We can easily create a linear layer that has weights with 0s in the correct locations, but the optimiser won’t keep them as 0. So, instead of having the weights be 0, we have to make sure we mask out the part that we don’t like before using the weights (only matters during training).

**Ok, now we’re done.**

**How much faster is it?**

Let’s call the 1024->1024 big linear case A.

Let’s call the 32x (32->32) multiple small linear case B.

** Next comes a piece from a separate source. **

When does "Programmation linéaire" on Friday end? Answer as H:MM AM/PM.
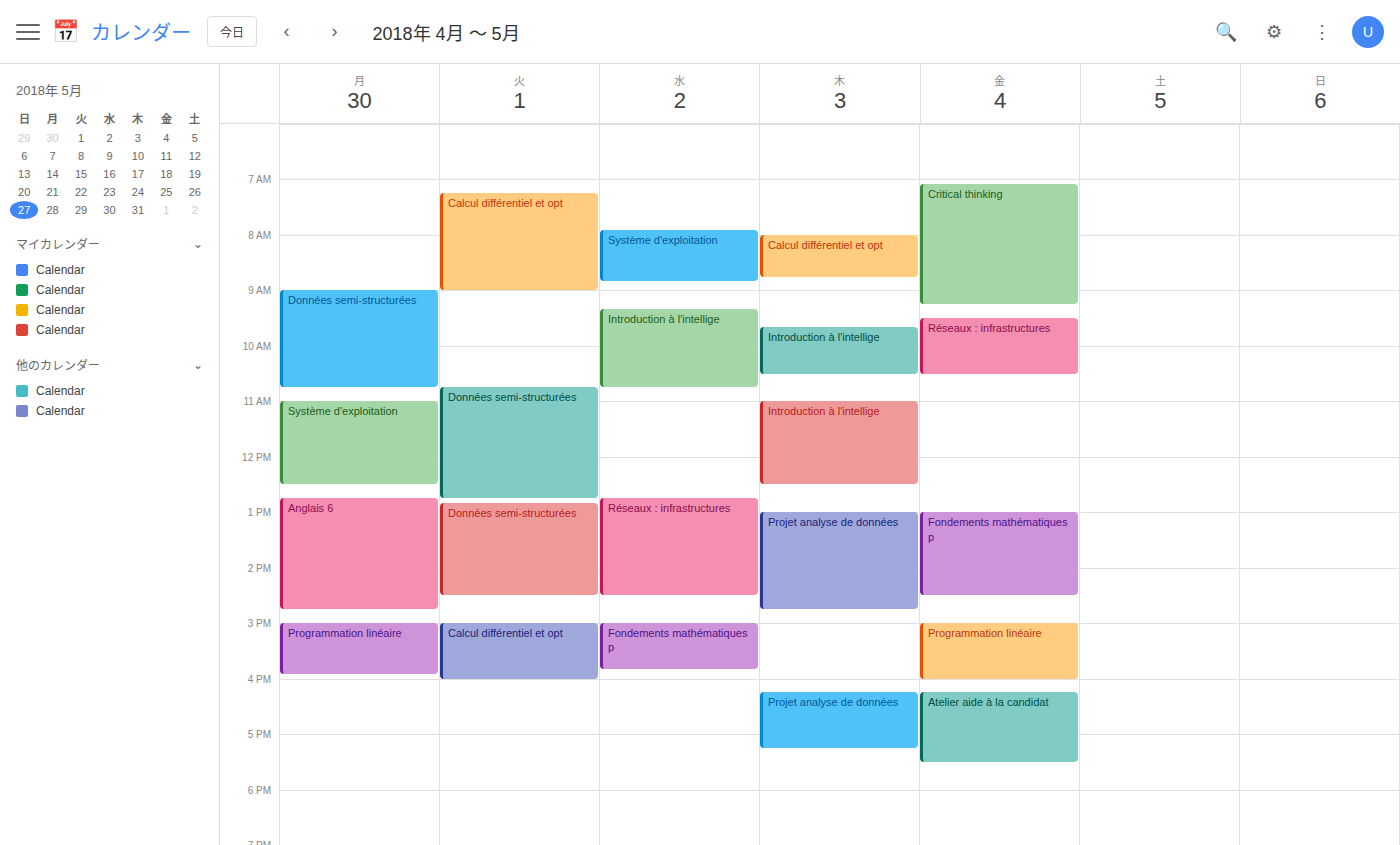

Let’s call this new layer case C.

I did some timing comparison to see how much of a difference it actually makes. Playing around with the numbers on my machine, if I choose

B <= 128,

in_size = 1024

n_l = 32

out_size = 1024

Then it’s more than 10x faster for case A or C than case B.

As `B`

increases, the performance gap decreases.

If I choose `B`

= 2048, then it’s only 1.5x faster to do case A than B.

As `n_l`

decreases, the performance of of case B improves dramatically.

If I choose `n_l`

<= 8, then it’s faster to do case B.

As `in_size`

increases, the performance gap decreases

If I choose `in_size`

= 8096, then it’s ~2.5x faster to do case A than B. Only ~1.5x faster to do case C than B.

If I choose `in_size`

= 256, then it’s ~18x faster to do case A or C than B.

As `out_size`

increases, the performance gap decreases

If I choose `out_size`

= 8096, then it’s ~2.5x faster to do case A than B. Only ~1.5x faster to do case C than B.

If I choose `out_size`

= 256, then it’s 18x faster to do case A or C than B.

**Conclusion**

It might be useful to someone, and was fun to work out.